---------- RECORDS PROVIDED ----------
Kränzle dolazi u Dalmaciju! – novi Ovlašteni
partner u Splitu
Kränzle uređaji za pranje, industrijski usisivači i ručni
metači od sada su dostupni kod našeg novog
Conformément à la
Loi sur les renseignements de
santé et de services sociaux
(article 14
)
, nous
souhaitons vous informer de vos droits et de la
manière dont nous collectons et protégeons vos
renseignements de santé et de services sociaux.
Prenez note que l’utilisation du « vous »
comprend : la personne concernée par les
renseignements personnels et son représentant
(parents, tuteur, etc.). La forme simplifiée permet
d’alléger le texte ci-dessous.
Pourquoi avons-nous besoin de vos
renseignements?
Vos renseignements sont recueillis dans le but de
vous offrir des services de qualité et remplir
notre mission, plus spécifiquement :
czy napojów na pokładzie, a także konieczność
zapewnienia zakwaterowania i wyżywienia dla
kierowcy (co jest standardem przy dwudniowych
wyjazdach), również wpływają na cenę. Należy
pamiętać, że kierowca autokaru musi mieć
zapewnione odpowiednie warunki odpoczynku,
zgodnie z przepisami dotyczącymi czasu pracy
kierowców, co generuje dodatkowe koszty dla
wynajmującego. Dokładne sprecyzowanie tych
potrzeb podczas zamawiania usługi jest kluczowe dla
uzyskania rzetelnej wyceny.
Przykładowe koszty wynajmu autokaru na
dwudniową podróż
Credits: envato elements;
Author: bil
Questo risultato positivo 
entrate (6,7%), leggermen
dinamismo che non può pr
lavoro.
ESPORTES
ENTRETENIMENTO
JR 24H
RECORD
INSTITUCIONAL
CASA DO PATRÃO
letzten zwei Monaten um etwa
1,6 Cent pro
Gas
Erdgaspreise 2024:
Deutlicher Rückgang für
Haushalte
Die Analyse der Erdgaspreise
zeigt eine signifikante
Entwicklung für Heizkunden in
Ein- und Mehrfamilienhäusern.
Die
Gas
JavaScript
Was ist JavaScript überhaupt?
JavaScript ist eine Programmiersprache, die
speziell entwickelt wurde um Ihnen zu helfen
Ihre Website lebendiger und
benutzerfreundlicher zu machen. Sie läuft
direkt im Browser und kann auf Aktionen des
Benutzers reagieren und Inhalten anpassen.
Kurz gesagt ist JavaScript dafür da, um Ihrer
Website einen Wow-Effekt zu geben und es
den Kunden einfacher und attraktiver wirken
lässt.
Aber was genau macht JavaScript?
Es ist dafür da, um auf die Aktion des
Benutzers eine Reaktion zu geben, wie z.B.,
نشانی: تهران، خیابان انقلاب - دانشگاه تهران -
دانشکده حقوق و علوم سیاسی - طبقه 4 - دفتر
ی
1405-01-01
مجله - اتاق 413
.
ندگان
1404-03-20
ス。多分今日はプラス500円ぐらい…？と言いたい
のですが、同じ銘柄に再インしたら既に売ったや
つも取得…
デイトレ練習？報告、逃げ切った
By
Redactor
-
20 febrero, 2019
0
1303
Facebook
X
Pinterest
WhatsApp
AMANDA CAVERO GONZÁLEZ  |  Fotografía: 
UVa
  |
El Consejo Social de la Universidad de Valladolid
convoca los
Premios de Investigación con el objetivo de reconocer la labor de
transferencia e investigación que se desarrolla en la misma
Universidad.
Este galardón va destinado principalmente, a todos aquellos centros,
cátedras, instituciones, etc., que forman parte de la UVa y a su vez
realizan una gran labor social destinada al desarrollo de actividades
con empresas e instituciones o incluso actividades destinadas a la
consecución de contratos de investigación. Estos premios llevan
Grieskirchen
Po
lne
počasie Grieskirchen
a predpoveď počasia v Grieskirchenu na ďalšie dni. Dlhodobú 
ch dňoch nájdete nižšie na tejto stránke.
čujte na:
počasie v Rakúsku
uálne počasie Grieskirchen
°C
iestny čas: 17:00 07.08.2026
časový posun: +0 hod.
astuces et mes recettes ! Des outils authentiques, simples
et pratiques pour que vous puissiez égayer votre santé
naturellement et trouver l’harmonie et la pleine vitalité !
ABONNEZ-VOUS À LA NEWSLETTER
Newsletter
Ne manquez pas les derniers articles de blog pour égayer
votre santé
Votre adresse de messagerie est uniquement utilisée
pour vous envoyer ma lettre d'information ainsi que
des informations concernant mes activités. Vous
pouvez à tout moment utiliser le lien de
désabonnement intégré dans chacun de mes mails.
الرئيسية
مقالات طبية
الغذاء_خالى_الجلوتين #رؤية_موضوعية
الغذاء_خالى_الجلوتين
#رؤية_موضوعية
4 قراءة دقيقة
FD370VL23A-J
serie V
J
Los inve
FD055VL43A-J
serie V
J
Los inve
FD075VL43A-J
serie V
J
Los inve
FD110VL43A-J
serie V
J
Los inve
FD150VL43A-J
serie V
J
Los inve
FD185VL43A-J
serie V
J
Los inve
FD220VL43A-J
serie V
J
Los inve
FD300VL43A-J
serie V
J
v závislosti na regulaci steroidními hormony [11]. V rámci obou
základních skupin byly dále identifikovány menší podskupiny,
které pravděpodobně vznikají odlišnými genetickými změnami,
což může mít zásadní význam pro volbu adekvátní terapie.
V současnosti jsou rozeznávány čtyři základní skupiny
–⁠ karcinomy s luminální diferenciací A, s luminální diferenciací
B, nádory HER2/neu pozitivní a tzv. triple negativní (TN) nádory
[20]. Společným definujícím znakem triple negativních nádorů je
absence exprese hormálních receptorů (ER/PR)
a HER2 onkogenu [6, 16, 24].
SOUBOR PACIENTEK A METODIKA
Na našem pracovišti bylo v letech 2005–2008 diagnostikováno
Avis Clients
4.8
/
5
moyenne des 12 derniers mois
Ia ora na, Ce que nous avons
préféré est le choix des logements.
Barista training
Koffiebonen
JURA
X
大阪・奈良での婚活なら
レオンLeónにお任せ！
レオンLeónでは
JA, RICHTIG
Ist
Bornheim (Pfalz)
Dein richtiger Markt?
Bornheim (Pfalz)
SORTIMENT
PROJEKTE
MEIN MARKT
----------
YOUR GOAL
Search the material for the string "dafür" and show every line that has it.

EXERCISE RESULT
Kurz gesagt ist JavaScript dafür da, um Ihrer
Es ist dafür da, um auf die Aktion des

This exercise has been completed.